Check out our online demo on Gradio space. To run the demo locally, simply follow the installation instructions below, and afterwards call

bash shell_scripts/final_release/inference/gradio_sample_obajverse_i23d_dit.sh

🐪 TODO

🖥️ Requirements

NVIDIA GPUs are required for this project. We conduct all the training on NVIDIA V100-32GiB (ShapeNet, FFHQ) and NVIDIA A100-80GiB (G-Objaverse). We have test the inference codes on NVIDIA V100. We recommend using anaconda to manage the python environments.

The environment can be created via conda env create -f environment_ln3diff.yml, and activated via conda activate ln3diff. If you want to reuse your own PyTorch environment, install the following packages in your environment:

pip install -r requirements.txt
# then, install apex from https://github.com/NVIDIA/apex. Note that you should build with cuda support.

🏃‍♀️ Inference

(Recommended) Single-click inference on Objaverse-trained models

The easiest way for inference on Objaverse model is by launching the gradio demo locally.

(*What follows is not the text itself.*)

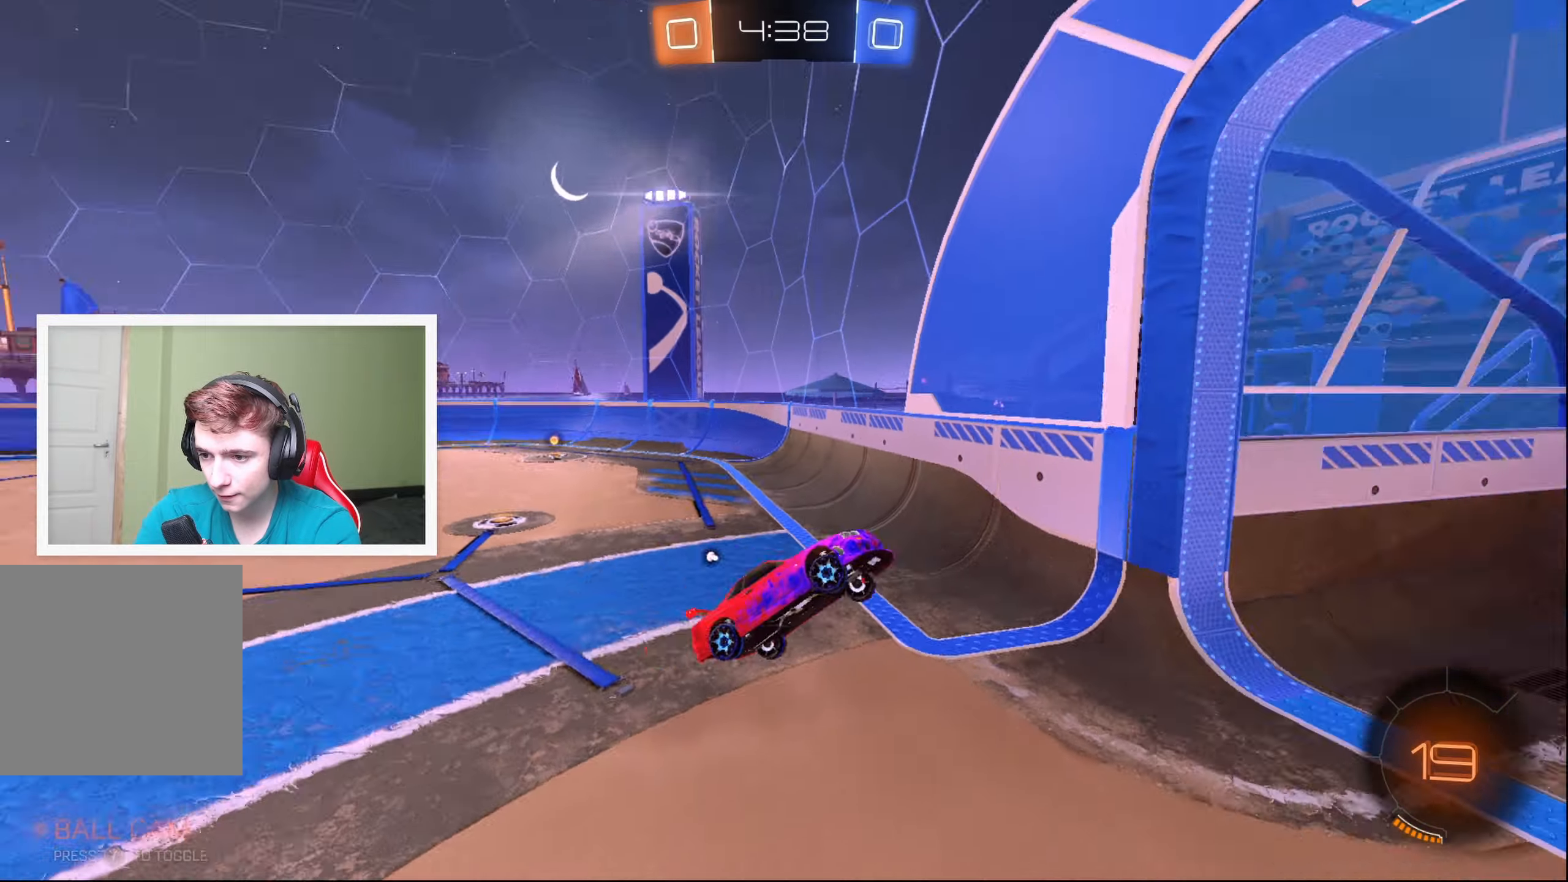
{"dt_ms": 500, "buttons": ["R2"], "left_stick": "right", "events": [[16, "Y", "up"], [166, "left_stick", "right"]]}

The checkpoint will be directly downloaded form huggingface.

bash shell_scripts/final_release/inference/gradio_sample_obajverse_i23d_dit.sh

For cli inference for image-to-3D:

bash shell_scripts/final_release/inference/sample_obajverse_i23d_dit.sh

For cli inference for text-to-3D:

bash shell_scripts/final_release/inference/sample_obajverse_t23d_dit.sh

Download Models manually & ShapeNet models inference

The pretrained checkpoints can be downloaded via OneDrive.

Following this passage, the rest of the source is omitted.